Raffinerie, resta solo l’inquinamento

PALERMO – C’è tutto un sistema energetico da ripensare. Per un Isola abituata da decenni ad essere cuore e vittima del petrolio, adesso è ora di cambiare. E non si tratta soltanto dei danni ambientali e sanitari, tradotti anche in salatissimi costi economici, ma di una pluralità di fattori. In prima linea ci sono la crisi occupazionale e le richieste dell’Ue in termini di riduzione delle emissioni e della copertura dei consumi di energia da fonte rinnovabile. Di recente è stato approvato il decreto Burden sharing che prevede la ripartizione tra Regioni e Province Autonome dell’obbligo nazionale di sostituzione delle fonti fossili con FER (Fonti energetiche rinnovabili) per raggiungere il 17% al 2020.
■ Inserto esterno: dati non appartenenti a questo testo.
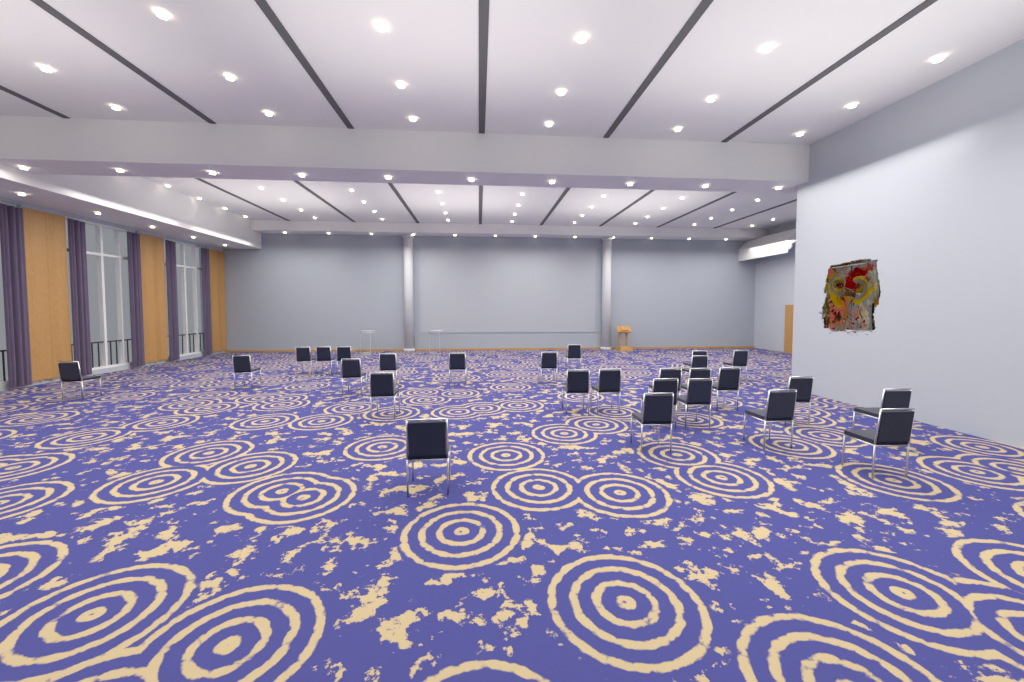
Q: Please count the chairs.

L’aria di crisi che si è respirata nei giorni scorsi agli stabilimenti Erg-Lukoil di Priolo ha sancito, probabilmente, l’ingresso nell’ultima era del sistema petrolio in Sicilia. Già nel lontano febbraio del 2010 De Vita, presidente dell’Unione Petrolifera, aveva ammesso il rischio chiusura per 5 raffinerie nazionali, che avrebbe trascinato nel baratro circa 7.500 addetti. Lo scorso novembre Augusto Pascucci, leader della Uilcem (Unione Italiana Lavoratori Chimica Energia Manifatturiero) ha ribadito come senza una riconversione verde nei prossimi anni saranno a rischio tutte le 16 raffinerie d’Italia per circa 40 mila occupati. Insomma la crisi c’è e si vede in tutto il sistema petrolio: produzione e raffinazione. E la Sicilia, vista l’incidenza degli idrocarburi nei conti regionali, potrebbe farne drammaticamente le spese.